James Holbeck
- Full name: James Charles Holbeck
- Date of birth: 10 July 1973 (age 51)
- Place of birth: Ipswich, QLD, Australia
- Height: 6 ft 0 in (183 cm)
- Weight: 206 lb (93 kg)

Rugby union career
- Position(s): Inside centre

International career
- Years: Team / Apps / (Points)
- 1997–2001: Australia / 7 / (0)

= James Holbeck =

Australian rugby union international

James Charles Holbeck (born 10 July 1973) is an Australian former rugby union international.

Holbeck, the son of an Anglican minister, was born in Ipswich, Queensland and raised in New South Wales. He was educated at both The Armidale School and Sydney Boys High School.

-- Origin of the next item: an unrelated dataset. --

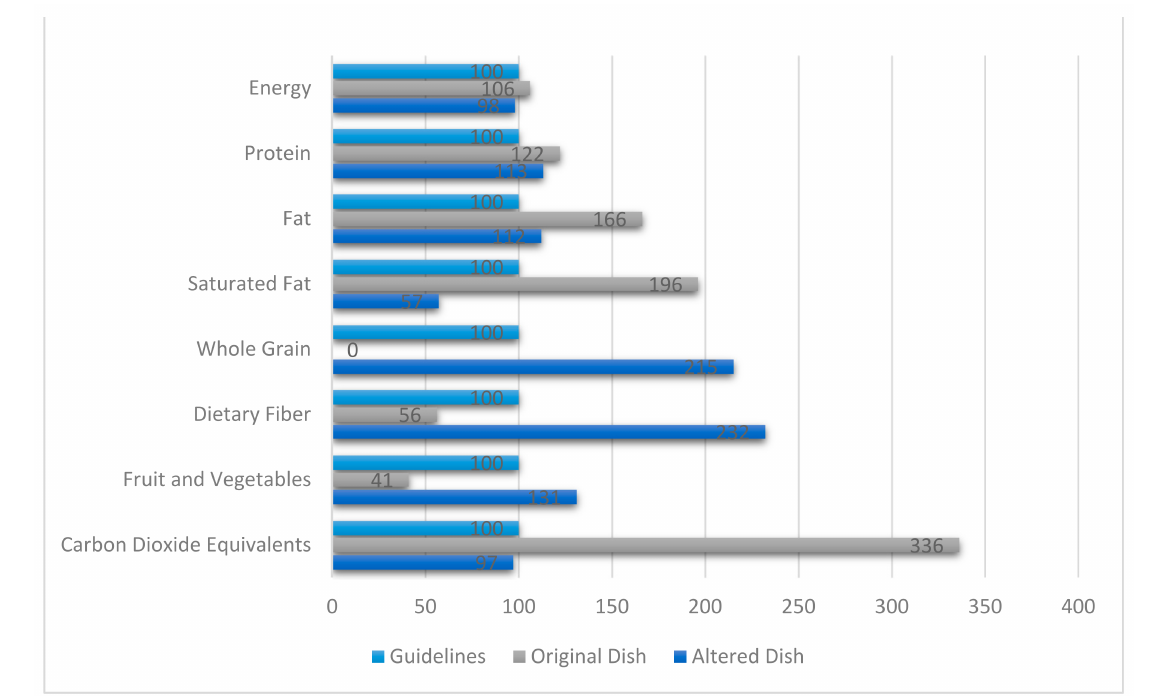
Figure 3. Average nutritional content and climate impact (kilogram CO 2 e) of the original and altered food dishes per portion in comparison with the Nordic Nutrition Recommendations [40], the Swedish Food Agency [41,42] and the climate impact goals set by WWF [44]. The x-axis values are defined in percent relative to the guidelines presented in Tables 1 and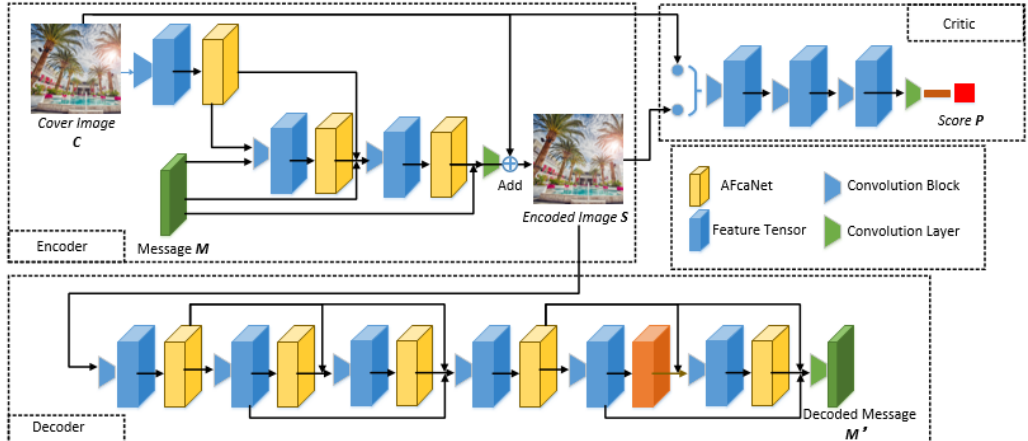
Figure 3. The network structure of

An inside centre, Holbeck was an Australian underage representative and played first-grade for Randwick, before breaking into the ACT Brumbies side for the first time in 1996. He gained six Wallabies caps in 1997, which included three Tests against the All Blacks, while he also made history as the first player in Test rugby to be sent to the sin bin during a Tri Nations match in Pretoria. Shoulder surgery kept him on the sidelines the following year and his only further Wallabies cap came in Sydney in 2001, for the deciding Test of the historic series win over the British & Irish Lions.